Nutrient programmes immune cells to battle infection and cancer

Published in PLOS Pathogens, a new study led by the University of Ottawa’s Faculty of Medicine lab has discovered a previously unknown role for a crucial nutrient in shaping the cellular landscape for macrophages, the body’s first lines of defence against infection.

The research identifies a role for the nutrient choline under normal conditions and in response to an intestinal worm infection in mice, which could potentially have remarkable implications for other models of human infection, perhaps even cancer immunity.

Dr Morgan Fullerton, one of the study’s senior authors and co-director of uOttawa’s Centre for Infection, Immunity and Inflammation, explained that by blocking a specific part of metabolism the team saw an unexpected defect emerge in macrophages.  Macrophages consume microbes and cellular debris in a coordinated immune response, which ultimately repairs damaged tissue.

“When we take away the ability of these cells to use a nutrient called choline, their regular response is blunted. We also found that blocking the use of choline with a drug, made the number and type of immune cells in mice were very different – with and without a parasite infection,” said Dr Fullerton.

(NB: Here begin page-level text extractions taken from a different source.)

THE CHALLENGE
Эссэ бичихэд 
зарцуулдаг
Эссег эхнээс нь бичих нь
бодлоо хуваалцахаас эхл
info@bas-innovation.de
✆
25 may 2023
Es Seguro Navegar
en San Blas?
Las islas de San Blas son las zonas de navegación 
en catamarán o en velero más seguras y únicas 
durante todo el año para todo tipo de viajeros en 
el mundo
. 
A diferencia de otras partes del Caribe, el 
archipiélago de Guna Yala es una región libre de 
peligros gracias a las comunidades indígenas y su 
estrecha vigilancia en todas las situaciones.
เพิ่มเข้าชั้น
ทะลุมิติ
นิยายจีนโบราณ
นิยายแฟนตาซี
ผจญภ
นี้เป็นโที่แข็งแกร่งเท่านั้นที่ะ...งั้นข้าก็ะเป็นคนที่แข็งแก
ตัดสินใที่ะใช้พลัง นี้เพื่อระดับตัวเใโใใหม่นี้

 Dr Peyman Ghorbani, first author and a Postdoctoral Fellow in Dr Fullerton’s uOttawa lab, said this finding could be related to changes in macrophages’ ability to generate energy through its mitochondria, shape-shifting organelles that power cellular processes.

 One goal of Dr Fullerton’s lab is to expand global knowledge about choline metabolism in immune cells. Choline is an essential nutrient found in many food types including eggs, wheat germ and meats.  Within the body, it’s converted into a neurotransmitter called acetylcholine and is also metabolised in the liver.

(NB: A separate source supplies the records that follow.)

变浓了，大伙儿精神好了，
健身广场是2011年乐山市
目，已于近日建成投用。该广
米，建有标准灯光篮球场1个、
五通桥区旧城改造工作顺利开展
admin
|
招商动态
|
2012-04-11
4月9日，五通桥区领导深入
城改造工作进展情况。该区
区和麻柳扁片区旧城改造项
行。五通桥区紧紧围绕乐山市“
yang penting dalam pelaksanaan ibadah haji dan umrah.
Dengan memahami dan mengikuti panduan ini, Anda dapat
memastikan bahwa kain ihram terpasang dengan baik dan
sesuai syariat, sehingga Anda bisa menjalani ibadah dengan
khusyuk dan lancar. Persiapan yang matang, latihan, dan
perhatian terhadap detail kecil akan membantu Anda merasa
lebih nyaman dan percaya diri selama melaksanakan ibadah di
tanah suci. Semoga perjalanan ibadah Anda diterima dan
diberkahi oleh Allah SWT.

For this study k, mice infected with an intestinal worm were treated with an inhibitor of choline metabolism in vivo.  Dr Fullerton noted that there was a “tremendous reprogramming of the immune profile in the mice.”

He continued to say that these findings suggest that immune and non-immune cells’ functions and numbers can be reprogrammed by changing how nutrients are used. This knowledge could potentially impact cancer treatments. “Certain cancer therapies are geared toward turning on the immune system so it can fight cancer cells, like an infection,” Dr Fullerton explained. “It might be that changing levels of choline with certain drugs, could influence these conditions. This would need to be tested in cells and in mice.”

 In the future, genetic and tissue-specific models may be used to further demonstrate the importance of choline uptake and subsequent metabolism.

 Dr Fullerton’s lab began working on macrophage cells and discovered that blocking choline led to less production of RELM alpha, a specific cytokine. Cytokines are tiny proteins important in cell signalling. The team then contacted Dr Meera Nair, a scientist colleague at University of California, Riverside, who is an expert in mouse parasite models that lead to increases in RELM alpha.

Dr Nair’s lab ran the mouse infection studies, led by co-first author Dr Sang Yong Kim. At the uOttawa Faculty of Medicine, the team benefited from the expertise of the labs of Dr Steffany Bennett for lipidomic profiling, Dr Julie St-Pierre for metabolism, Dr Baptiste Lacoste for transmission electron microscopy, and Dr Alexandre Blais for bioinformatics.